Bolshoi Babylon on Rai 5: plot and true story acid attack

didirected by Nick Read and Mark Franchetti, this evening at 21.15 on Rai 5 the documentary is aired Bolshoi Babylon which, with exceptional shooting and materials, tells the scandal that hit the Bolshoi Theater in Moscow in 2013.

Roberto Bolle, a life for dance

Bolshoi Babylon: the plot of the documentary

In January 2013, Sergei Filin, the artistic director of the Bolshoi Ballet, is brutally attacked by an unknown person who throws acid in his face. Procuring them third-degree burns on the face and on the neck and also risking making him lose his sight completely. Instigator of this brutal act is the dancer Pavel Dmitrichenko — and the subsequent scandal that ensues casts a sinister light on the dance company it, for decades, was the flagship of Russian history.

After Dmitrichenko’s arrest, a disturbing and hidden world gradually emerged. Made up of conflicting egos, an intense power struggle and toxic relationships.

Bolshoi Babylon thus tells a story almost like a spy movie with a compelling mix of backstage footage, breathtaking performances and interviews with the company’s dancers. Revealing how, even in the most secular cultural institutions, there are power interests unknown to most. A scandal that was not only a national tragedybut also one of the first symptoms of the moral decay of contemporary Russia.

A scene from “Bolshoi Ballet”. (Courtesy HBO)

The trial of Pavel Dmitrichenko

Sentenced to nearly six years in prison after a dramatic debate, during the hearings against him Pavel Dmitrichenko admits he asked friend Yury Zarutsky to “mistreat” Filin. But, in his defense, the dancer said that he thought that Zarutsky would only scare him with a few punches in the face and that he had absolutely no knowledge of the use of acid.

Pavel Dmitrichenko outside the Bolshoi Theater. (Getty Images)

Dmitrichenko also claims that he tried to convince his friend to turn himself in but that he threatened to do the same to his partner. A version that the judges partially accepted, though Evidence has emerged that Dmitrichenko had given the attacker a number of details such as Filin’s home address and the movements of the director of the Bolshoi.

Fellow dancers, and Filin himself, painted Dmitrichenko like a selfish and vindictive person who often complained about the alleged injustices against him and to those of his companion, always a dancer in the company, Anzhelina Vorontsova. Specialized in a “villain” roleDmitrichenko, shortly before the attack, had just finished the performance of the bloodthirsty tsar Ivan the Terrible and, in his testimony, he stated that the character would affect him psychologically.
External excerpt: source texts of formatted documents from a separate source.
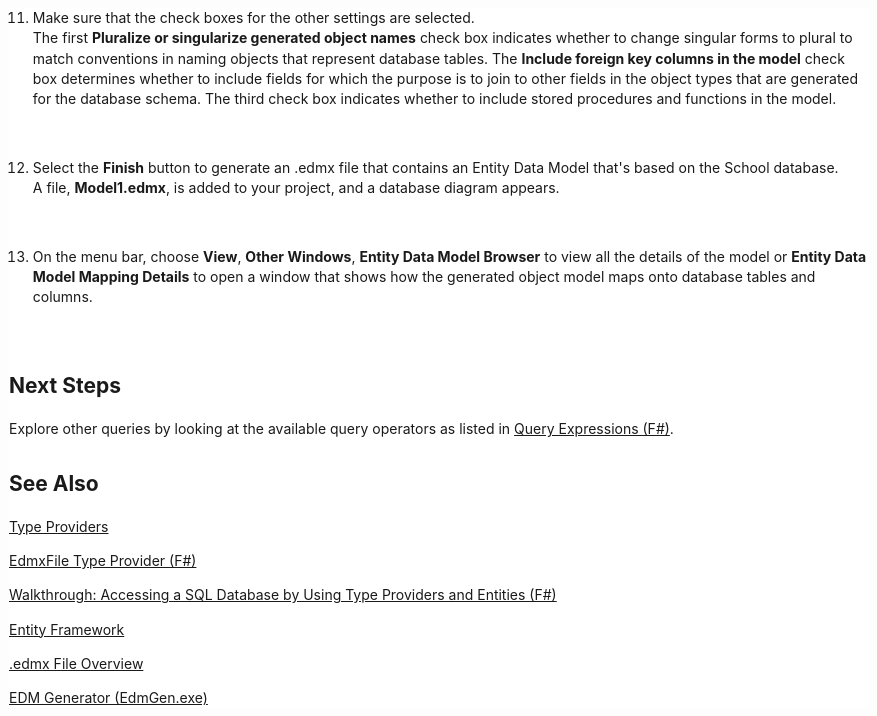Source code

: 11. Make sure that the check boxes for the other settings are selected.
<br />  The first **Pluralize or singularize generated object names** check box indicates whether to change singular forms to plural to match conventions in naming objects that represent database tables. The **Include foreign key columns in the model** check box determines whether to include fields for which the purpose is to join to other fields in the object types that are generated for the database schema. The third check box indicates whether to include stored procedures and functions in the model.
<br />

12. Select the **Finish** button to generate an .edmx file that contains an Entity Data Model that's based on the School database.
<br />  A file, **Model1.edmx**, is added to your project, and a database diagram appears.
<br />

13. On the menu bar, choose **View**, **Other Windows**, **Entity Data Model Browser** to view all the details of the model or **Entity Data Model Mapping Details** to open a window that shows how the generated object model maps onto database tables and columns.
<br />


## Next Steps
Explore other queries by looking at the available query operators as listed in [Query Expressions &#40;F&#35;&#41;](Query-Expressions-%5BFSharp%5D.md).


## See Also
[Type Providers](Type-Providers.md)

[EdmxFile Type Provider &#40;F&#35;&#41;](EdmxFile-Type-Provider-%5BFSharp%5D.md)

[Walkthrough: Accessing a SQL Database by Using Type Providers and Entities &#40;F&#35;&#41;](Walkthrough-Accessing-a-SQL-Database-by-Using-Type-Providers-and-Entities-%5BFSharp%5D.md)

[Entity Framework](http://msdn.microsoft.com/data/ef)

[.edmx File Overview](https://msdn.microsoft.com/library/f4c8e7ce-1db6-417e-9759-15f8b55155d4)

[EDM Generator &#40;EdmGen.exe&#41;](https://msdn.microsoft.com/library/bb387165)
During the hearing, Dmitrichenko accused Filin of favoritism in the distribution of roles but above all to have had sexual relations with many dancers, accusations strongly denied by the ballet director. Today Filin, later many surgical operations which only partially restored his sight, still works at the Bolshoi as director of the company of young dancers. While Dmitrichenko disappeared into thin air.